According to Know Your IX, a project founded in 2013 by an organization called Advocates for Youth that encourages students to speak against sexual assault in their schools, 19% of women and 5% of men will be sexually assaulted during their time in college. Of that percentage, only 12% of cases are reported to authorities. In 2019, Southern reported one case of rape and nine cases of stalking. There were no reported cases of dating violence, domestic violence, fondling, incest or statutory rape. To date, no numbers have been released for the year 2020.
@metoo_sau page administrators promise confidentiality by using Lipsi, an anonymous messaging app, to collect the stories. Due to the nature of the app, administrators cannot see who submitted the message. In addition, @metoo_sau also discourages followers from reposting survivors’ experiences unless he or she specifically asks for their story to be shared.
“We have asked our followers to avoid reposting survivor stories,” @metoo_sau administrators said. “However, we have also stated on our account that sharing a story does run the risk of it being shared elsewhere. Though, we do ask for the stories to stay on our page.”
According to page administrators, if they feel the author of a submitted story is in danger, they will ask the author to reach out. While they do not believe that it is their place to report for someone else, as they feel that “doing so could endanger them further,” the app also includes a feature that allows them to report anything that could be classified as criminal activity.
Negrón said he hopes students who report incidents of sexual violence on the Instagram account would be encouraged to come forward in order to receive help.
“The fact is, I’m reading the posts, too,” he said. “Granted, I don’t know who wrote the post. But if I see something, I’ll be alerted. And hopefully, I can get one of my investigators to do some research.”
In addition to Southern, administrators of @sau_metoo also provide resources to sexual abuse survivors.
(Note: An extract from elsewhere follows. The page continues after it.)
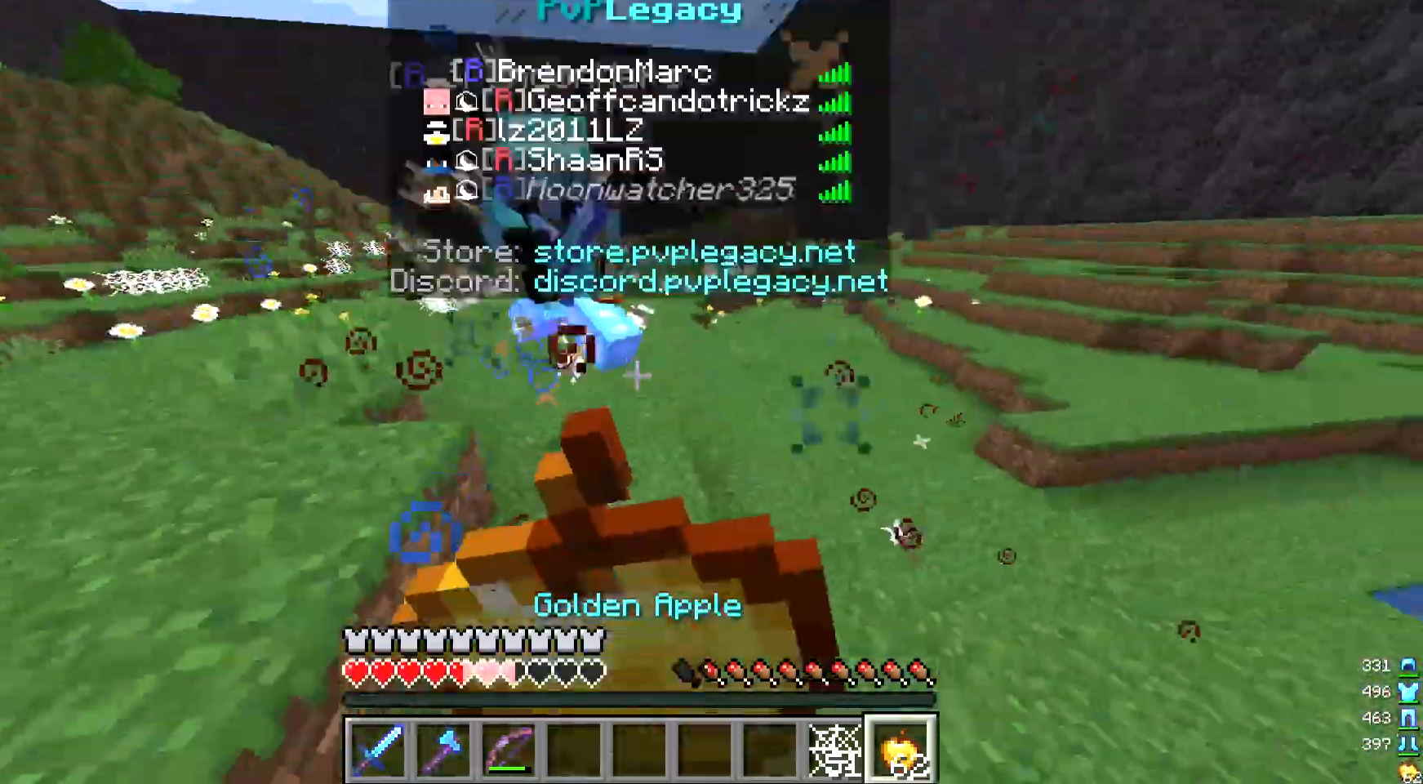
{"keys": ["w"], "mouse": ["right"], "events": []}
On their linktree link, they have the contact information for the National Sexual Assault Hotline, National Domestic Violence Hotline, Southern’s Title IX form and a link to schedule an appointment with Associate Chaplain Anna Bennett.
“We believe that sharing these resources is extremely important because we want this page to be a well-rounded resource for survivors to come and receive help if desired,” page administrators said. “We also want to be clear that we want this page to work with the campus resources and not against it. That being said, we understand that some people do not feel comfortable sharing with the resources on campus, so that is why we have the hotline resources as well.”
Essentially, administrators of the #MeToo SAU platform said they seek to inform students that their stories matter and that they are not alone in their experiences. “We are a group of three students that just want to create a place for other individuals to safely share their stories…” @metoo_sau page administrators said. “Students must be aware that sexual harassment and assault are not uncommon occurrences. Many people may believe that their experience is not traumatic enough to talk about. We want students to know that there is never a story that is too small.”